Consider a war with Russia. You can’t reduce such a sprawling problem to a classic numbered war plan, McKenzie said. You still need to work out all the detailed logistical planning and sequencing of those traditional plans (known in Pentagonese as Time Phased Force Deployment Data, TPFDD). But no one combatant command could contain a conflict with Russia, which could spread beyond Europe (EUCOM) to
the Pacific (PACOM),
the Arctic (EUCOM and NORTHCOM),
and to outer space and cyberspace (both under STRATCOM for now, but CYBERCOM will probably soon be independent).
Reinforcement and resupply for any operation will have to flow by air and sea despite attacks by everything from hackers to submarines. That’s the task of Transportation Command, “probably the most stressed and vulnerable of the combatant commands.”
“You’ve got to tie all those activities together. You cannot do that at the regional combatant commander level,” McKenzie said. “I’ve been a combatant commander’s J-5, I know whereof I speak.”
That is where the Secretary of Defense comes in. He has authority to arbitrate and coordinate between the COCOMs, McKenzie said — but the Joint Staff does his legwork. “Whereas the regional combatant commander thinks about setting his theater for operations, we set the globe for the Secretary of Defense and the President to make their decisions,” said McKenzie.
“The global integrator is the chairman, (but) the chairman’s not in the chain of command,” McKenzie emphasized. “The chain of command for the application of force… is always going to go from civilian leadership to the combatant commanders.”
President Trump and Defense Secretary Jim Mattis
“We see absolutely no reason why the Joint Staff would ever get into that mix,” McKenzie continued, “but…we can assist the Secretary of Defense in making those decisions that he and the President will have to make that are uniquely theirs.”
What does all this mean in practice as combatant commands wrestle for limited resources? “Over time if the approach is going to mean anything… it’s going to drive allocation of resources,” McKenzie said. “You don’t get that overnight, because you don’t change posture overnight.
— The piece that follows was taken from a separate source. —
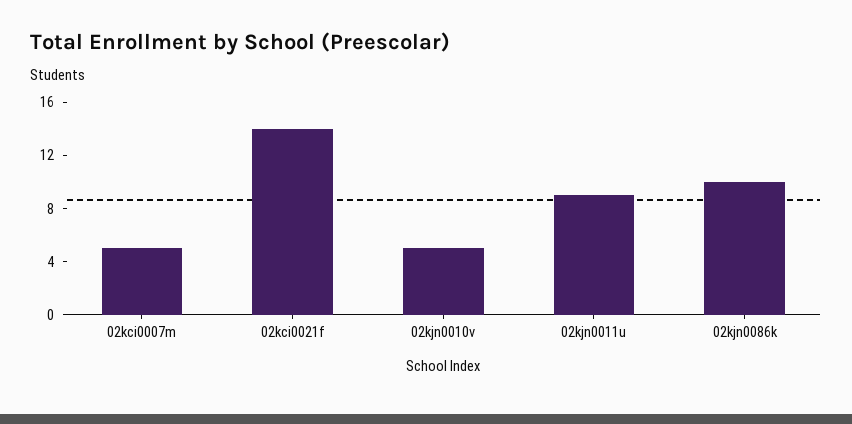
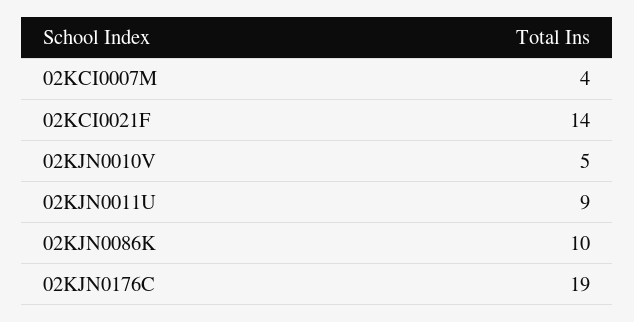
02kci0007m: 5 -> 4
02KJN0176C: none -> 19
But I would tell you over the next couple of years, as we adopt a top-down approach to this problem, we’re going to look at how forces are postured forward, how they rotate forward, what’s kept back, how the joint force measures its readiness.”
“I don’t think it’s going to change anything at the flying squadron, the infantry battalion, the ship level. We’ve very good there,” McKenzie said. “It’s a cultural change at the strategic level, where we actually think about how we link problems together.”
Don’t expect a wholesale redrawing of org charts or COCOM boundaries, because those popular shortcuts to reform rarely work, McKenzie said. “The organizational change is going to be very minimal because organizational change is usually unsatisfying,” he said. “You’ve got to drive the cultural change, talk to audiences like this.”
“We believe that war is changing,” McKenzie said. “We have an opportunity to change with it and perhaps anticipate it.”